Я сел и, в порядке знакомства, показал ему чистые корочки семи писательских союзов, готовых распахнуть передо мной двери. Его взгляд близоруко задержался на гербовой печати иудо-христиан: вечное перо с обрезанным концом и кружок бумаги в виде облатки. Мой собеседник, оказавшийся бывшим актером, представился Паратовым. Сценический псевдоним, подумал я.
– В прошлом Орел, – усмехнулся он. – Из уральской глубинки.
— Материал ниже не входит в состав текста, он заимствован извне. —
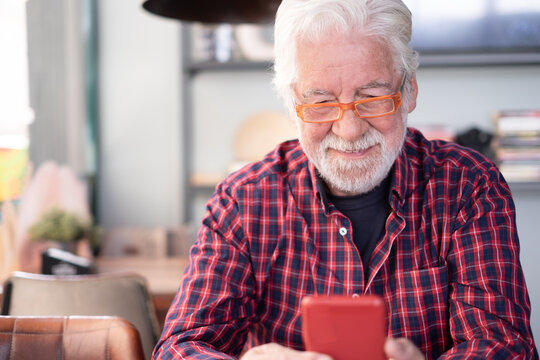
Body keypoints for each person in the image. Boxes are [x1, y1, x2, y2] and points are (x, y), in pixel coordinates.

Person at [153, 0, 538, 358]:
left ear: (409, 90)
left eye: (372, 97)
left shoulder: (469, 186)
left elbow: (505, 346)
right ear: (293, 105)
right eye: (321, 103)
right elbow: (180, 346)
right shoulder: (244, 201)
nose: (350, 129)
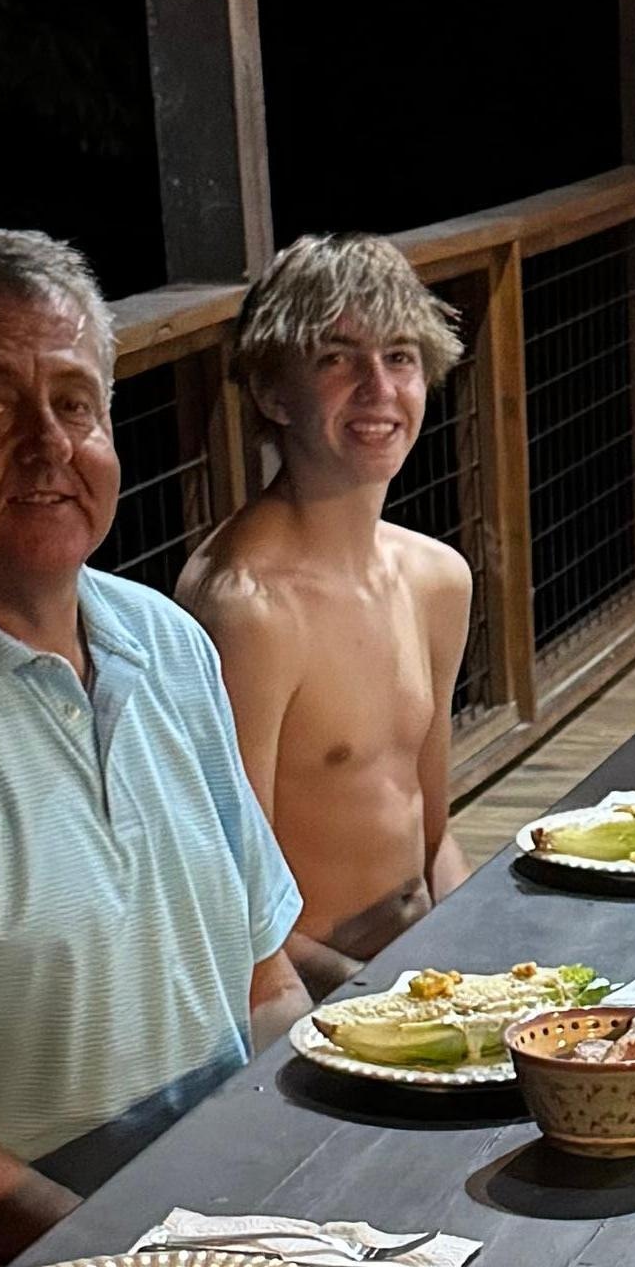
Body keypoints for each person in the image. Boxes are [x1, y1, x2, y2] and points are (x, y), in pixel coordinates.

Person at [0, 228, 309, 1243]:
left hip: (230, 1184)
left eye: (75, 403)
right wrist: (135, 1254)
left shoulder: (166, 639)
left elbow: (268, 977)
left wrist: (313, 1163)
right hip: (37, 1259)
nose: (47, 445)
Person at [177, 238, 475, 982]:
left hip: (425, 965)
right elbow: (230, 903)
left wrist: (489, 965)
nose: (379, 388)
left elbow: (434, 840)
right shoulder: (247, 609)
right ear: (275, 393)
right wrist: (386, 1001)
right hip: (310, 1000)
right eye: (338, 359)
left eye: (401, 357)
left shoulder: (438, 579)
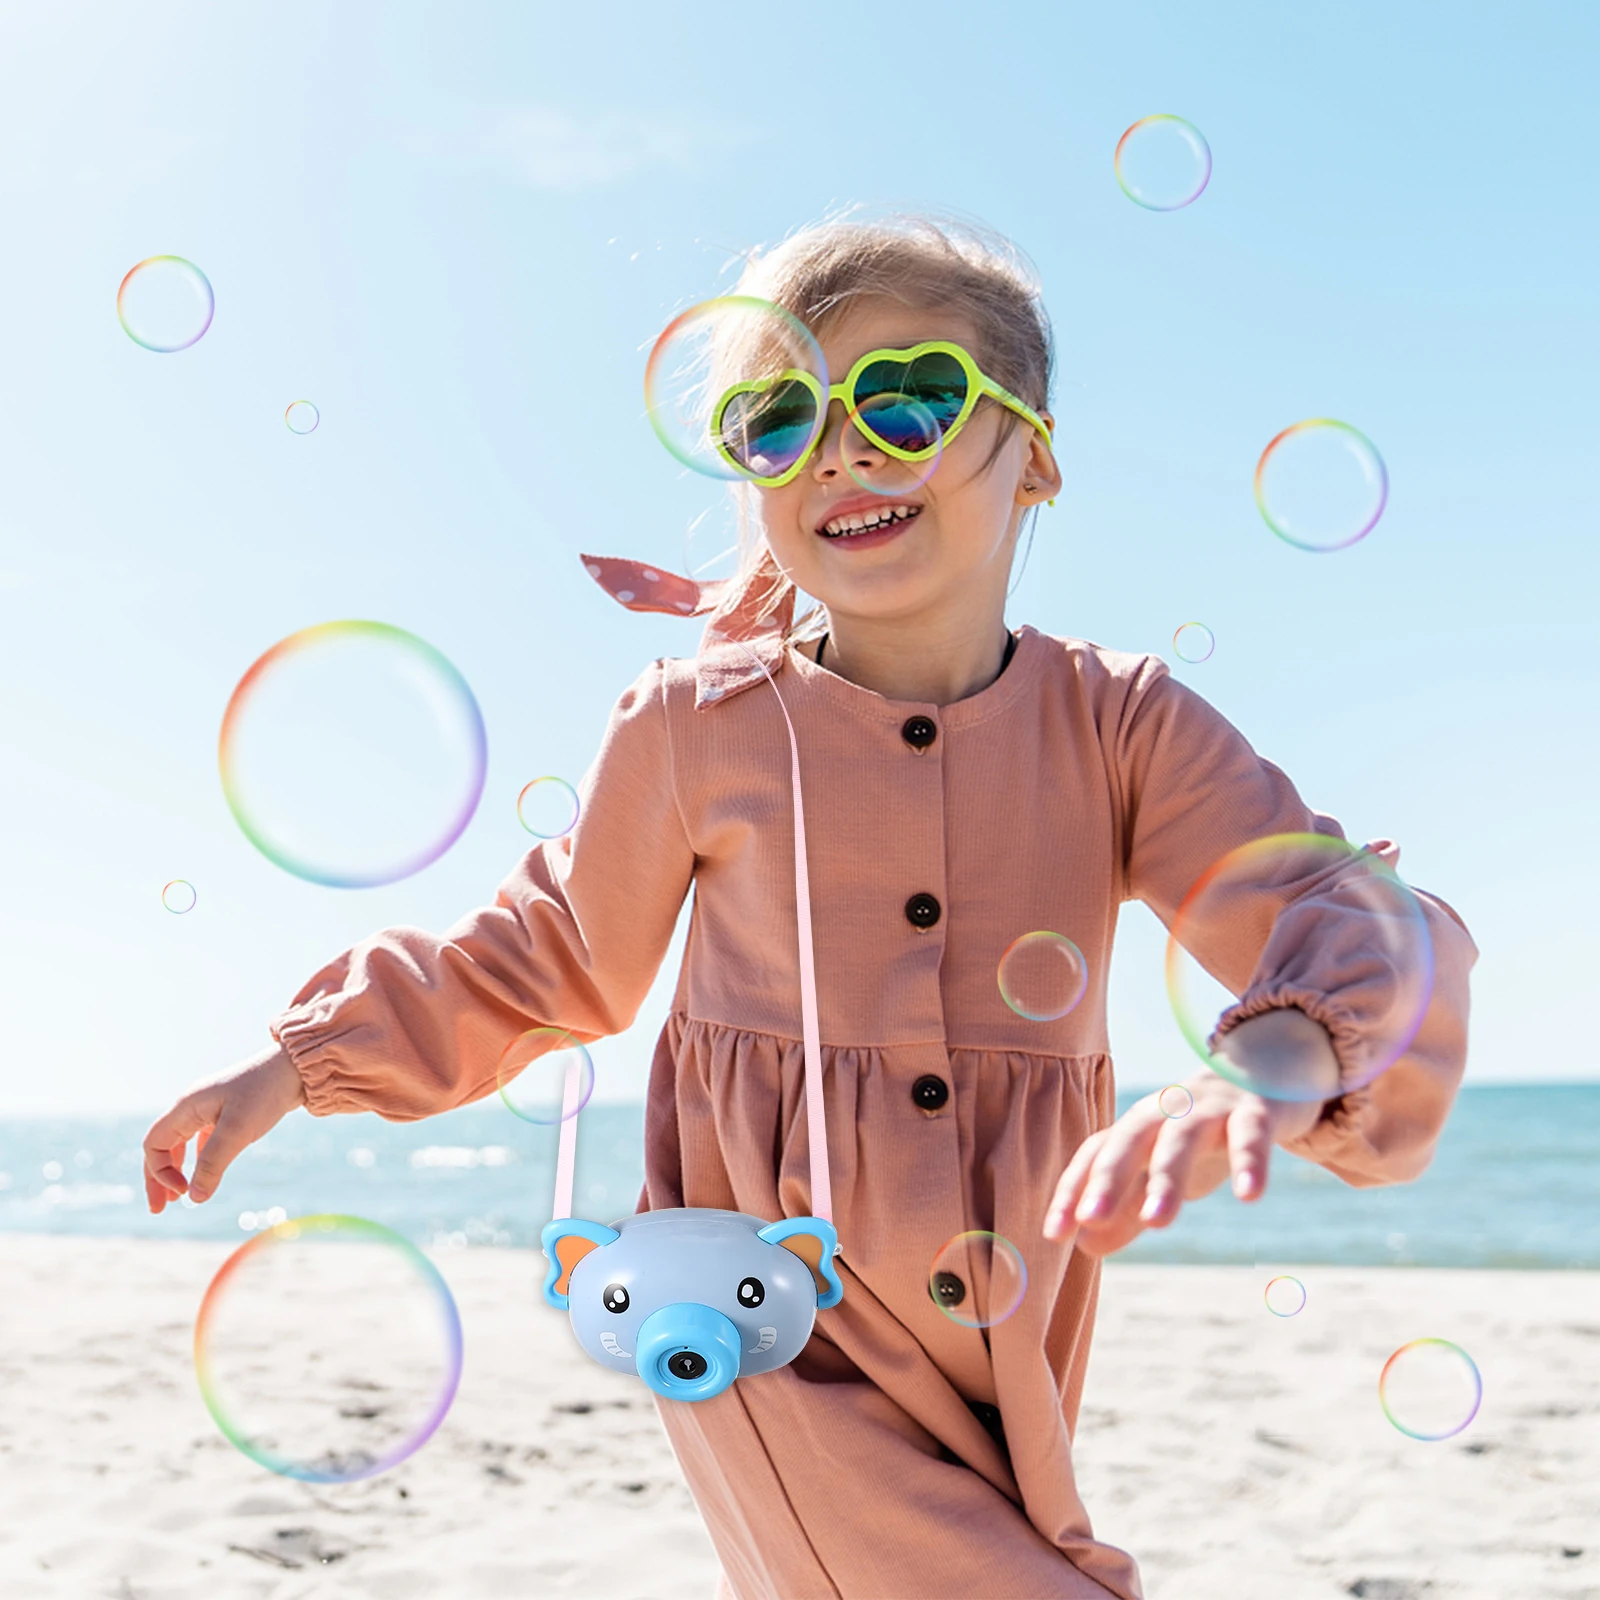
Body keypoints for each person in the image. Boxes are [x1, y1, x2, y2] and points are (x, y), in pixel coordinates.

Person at [142, 214, 1476, 1599]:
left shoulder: (1119, 726)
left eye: (910, 397)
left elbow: (1340, 906)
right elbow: (544, 957)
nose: (843, 448)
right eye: (777, 421)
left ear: (1038, 457)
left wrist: (1268, 1065)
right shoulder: (693, 729)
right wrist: (291, 1069)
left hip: (1009, 1341)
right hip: (766, 1322)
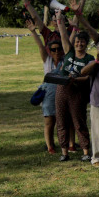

Сибирский, так сказать, размах крыльев.
Иван Петрович оказался не из тех собеседников, у которых на каждую твою фразу заготовлено радостное "А вот я…", – манера, подкупающая своей детской непосредственностью и рождающая образцы диалога двух сумасшедших. Мы сразу нашли близкие темы и даже обнаружили общего знакомого из "Пушкинской лавки" в проезде Художественного. В столицу Иван Петрович наезжал раз в год – "сливки снять", то бишь посмотреть новинки театрального сезона. Я назвал имя модного драматурга, он отмахнулся:
– Баба по воду ходила: сама мокрая, а в ведрах пусто. В наше время как было? Занавес поехал, и ты видишь – усадьба. Тут тебе и кресла с чехлами, и стол дубовый на шесть персон, и диван такой, что сесть приятно, и за окном, натурально, березка как живая, листочки дрожат, ствол со слезой. А там хоть и вовсе глаза закрой, тотчас видно: этот барин, а этот по выговору орловский мужик. А нынешние пьесы? Все голые, как в общей бане, ерошничают, сквернословят, власть им не в масть, анархией объелись, – скука, одним словом, хоть на луну вой, так и ту за ненадобностью отменили. А один, слыхали, какую штуку выкинул? У него герои в мусорных баках живут – чтоб за коммунальные услуги не платить, что ли…
– Модернизм называется.
– Да ты хоть кальсонами назови, лишь бы на жопу налезали.
Иван Петрович разволновался. Суковатая палка, им самим, вероятно, вырезанная, с удобным ложем для большого сустава, буравила песок под косым углом. Глаза при ближайшем рассмотрении оказались подернуты куриной пленкой, сквозь которую сочная зелень лип и до рези синее небо в ошметках туч сливались для него в привычную серую муть.
– Не жалуете вы, Иван Петрович, современный театр. – Я поглядел на часы, проверяя, далеко ли до обеда.
Он пошевелил пальцами босых ног, как бы отгоняя кровь к голове, где шла сосредоточенная работа мысли.
– Я жизнь современную не жалую, – возразил он. – Я, если хотите, актером стал, чтобы было куда носом зарыться, когда совсем уж тошно делается. У вас, господа, предвыборная компания? Извините, мне на сцену, третий звонок. Газет в рот не беру; извольте представить – Мальволио с газетой! Какие с меня взятки? Закопался я в своей норе – голыми руками не возьмешь.